3pm - 4pm

Wednesday 4 December 2024

Cross-Domain Computer Vision and Machine Learning for Autonomous Vehicle Navigation

PhD Viva Open Presentation - James Ross

Hybrid event - All Welcome!

Free

21BA01 - Arthur C Clarke Building (BA)
University of Surrey
Guildford
Surrey
GU2 7XH

Speakers


Cross-Domain Computer Vision and Machine Learning for Autonomous Vehicle Navigation

James Ross

Abstract:

Autonomous vehicles are sophisticated robotic systems that independently navigate unknown or uncertain environments. The real world is complex, and effective navigation requires high-level scene understanding. Breakthroughs in computer vision and the availability of new sensor modalities, such as LiDAR, have enabled the creation of novel spatial representations that preserve layout and semantic information, both essential for robust perceptual awareness.

However, the bulk of existing research focuses on the automotive world; there is little work that brings the technology to other domains or addresses challenges that occur outside automotive. This thesis aims to bridge that gap. Specifically, it aims to address data challenges when shifting to other domains by leveraging simulation and domain transfer techniques, develop mapping systems using state-of-the-art computer vision, and build intuitive, user-friendly representations of unseen environments for use as visual aides as we progress towards full autonomy.

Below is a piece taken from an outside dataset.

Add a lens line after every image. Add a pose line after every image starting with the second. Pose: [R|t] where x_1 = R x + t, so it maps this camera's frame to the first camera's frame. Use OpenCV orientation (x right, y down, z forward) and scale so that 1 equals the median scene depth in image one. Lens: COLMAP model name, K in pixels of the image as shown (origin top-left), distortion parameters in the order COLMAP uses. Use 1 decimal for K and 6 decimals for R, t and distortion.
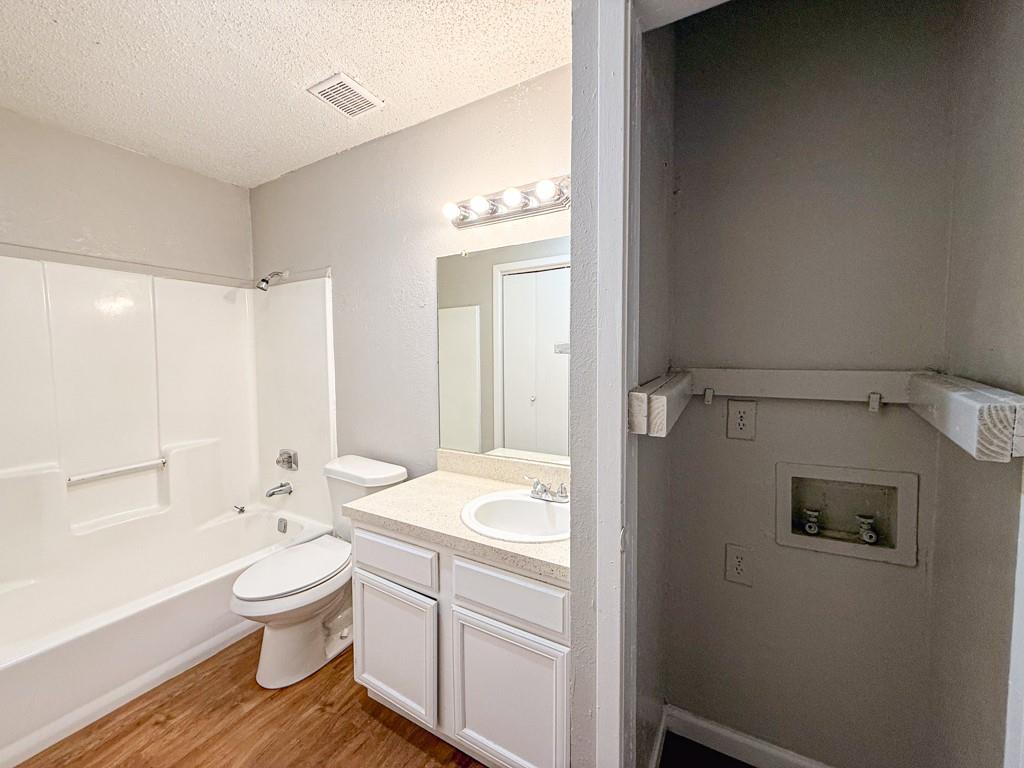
lens RADIAL K [[414.9, 0, 512.0], [0, 414.9, 384.0], [0, 0, 1]] dist [-0.000051, 0.000579]
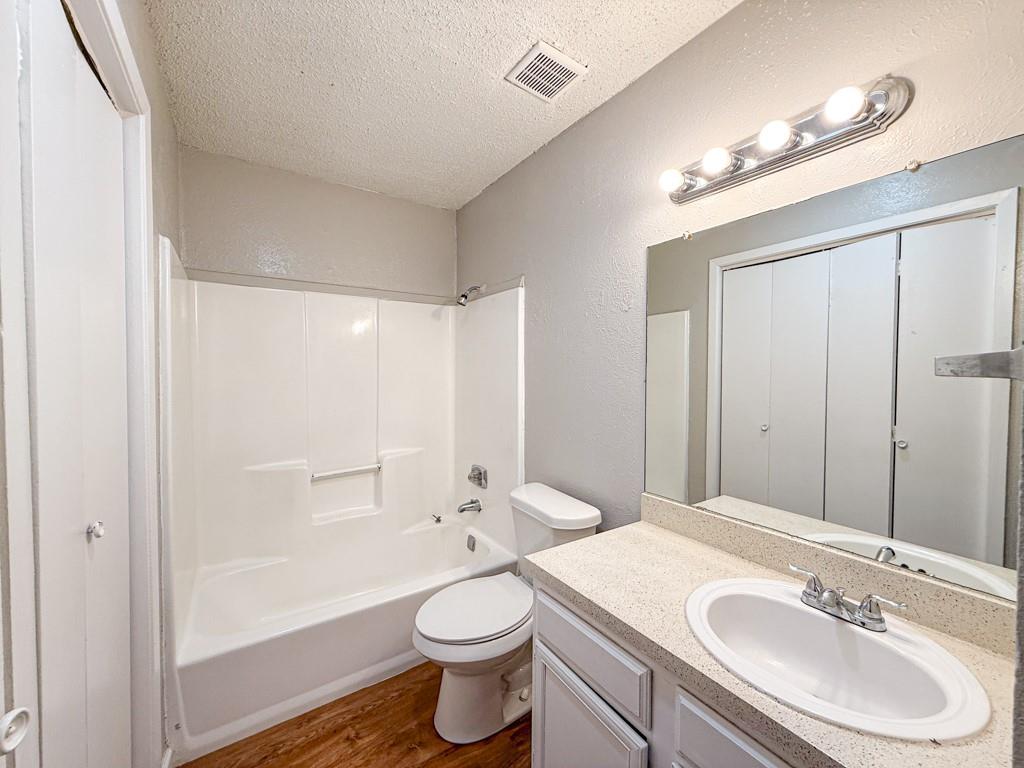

Top-down Bird’s Eye View (BEV) maps are useful representations that naturally lend themselves to navigation and deep learning. They are metric, enabling sensor fusion; orthographic, allowing straightforward alignment and manipulation; and semantic, making them intuitive and easy to parse. This thesis begins by extending BEV prediction to the maritime domain, using a purpose-built simulator, BirdEyeSim, to address the lack of data and perform experiments that are challenging in the real world. A domain transfer technique facilitates BEV network training for real-world prediction.

Then, a new large-scale automotive dataset, Campus Map, is introduced, containing driving and parking data with LiDAR, cameras, GPS and BEV maps. Campus Map builds upon the simulation techniques from Chapter 3 to produce accurate BEV ground truth, addressing a data issue in BEV research. It also enables the quantitative evaluation of BEV mapping systems in the real world, and is made public to encourage research into alternative scene representations.

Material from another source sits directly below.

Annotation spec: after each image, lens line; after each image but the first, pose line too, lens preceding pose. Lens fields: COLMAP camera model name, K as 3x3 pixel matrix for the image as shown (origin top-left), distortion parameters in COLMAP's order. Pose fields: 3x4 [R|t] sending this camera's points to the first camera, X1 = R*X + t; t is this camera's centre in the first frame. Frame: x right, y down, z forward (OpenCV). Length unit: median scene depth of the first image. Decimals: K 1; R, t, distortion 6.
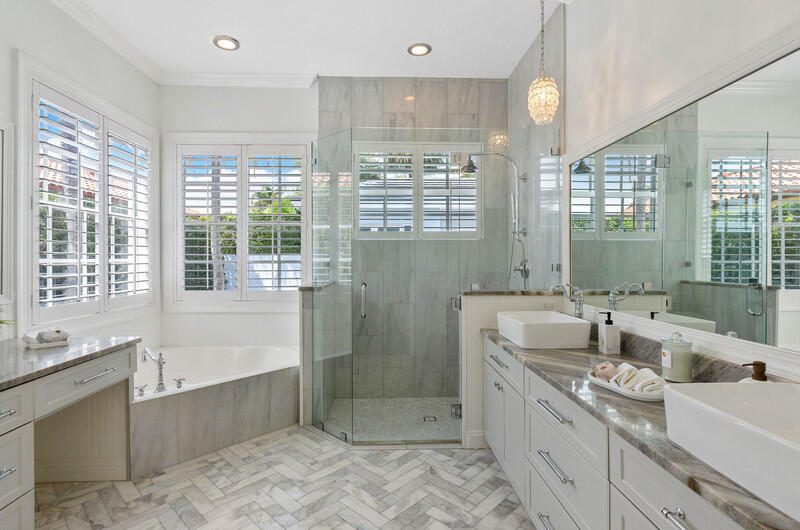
lens RADIAL K [[400.3, 0, 401.1], [0, 400.3, 263.6], [0, 0, 1]] dist [0.000713, 0.000518]
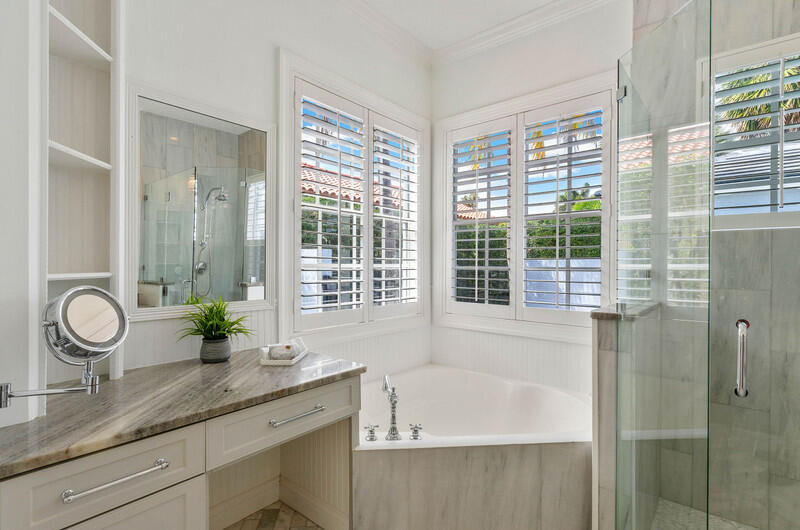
lens RADIAL K [[400.3, 0, 401.1], [0, 400.3, 263.6], [0, 0, 1]] dist [0.000713, 0.000518]
pose [[0.743242, 0.002743, -0.669017, -0.059814], [-0.013403, 0.999852, -0.010791, -0.003141], [0.668889, 0.016987, 0.743169, 0.322792]]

In the third contribution chapter, BEV is used as a sensor in a novel Simultaneous Localisation and Mapping (SLAM) system, with modifications to improve occlusion reasoning ability. BEV-SLAM produces complete, globally-consistent world maps using only monocular cameras. The semantic, orthographic output is ideal for downstream tasks such as path planning. An initial evaluation is performed in the maritime domain using BirdEyeSim, and a simulated maritime dataset is released publicly.

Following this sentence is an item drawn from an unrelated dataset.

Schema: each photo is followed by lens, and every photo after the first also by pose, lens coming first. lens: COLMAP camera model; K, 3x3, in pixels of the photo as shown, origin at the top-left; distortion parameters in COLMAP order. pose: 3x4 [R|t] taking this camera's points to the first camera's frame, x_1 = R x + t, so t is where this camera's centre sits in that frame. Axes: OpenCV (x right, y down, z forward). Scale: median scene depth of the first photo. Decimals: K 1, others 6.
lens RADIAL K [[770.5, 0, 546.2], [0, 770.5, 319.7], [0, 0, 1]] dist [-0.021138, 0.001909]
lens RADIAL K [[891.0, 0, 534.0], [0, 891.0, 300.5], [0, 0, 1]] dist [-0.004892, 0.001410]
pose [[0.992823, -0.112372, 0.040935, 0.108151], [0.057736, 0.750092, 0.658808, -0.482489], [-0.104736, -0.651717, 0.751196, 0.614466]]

The final contribution chapter evaluates cutting-edge techniques to produce realistic top-down views from monocular images that complement semantic Bird’s Eye View (BEV) maps. Using the Campus Map dataset, BEV prediction is extended to produce realistic renders, and a study is conducted to gauge the usefulness of the current state-of-the-art and propose a direction for future research. 

Combined, this body of work advances the state-of-the-art in autonomous vehicle research and map generation, leveraging simulation to address challenges across domains to provide rich semantic perceptual awareness in unseen environments and support the next generation of autonomous vehicles.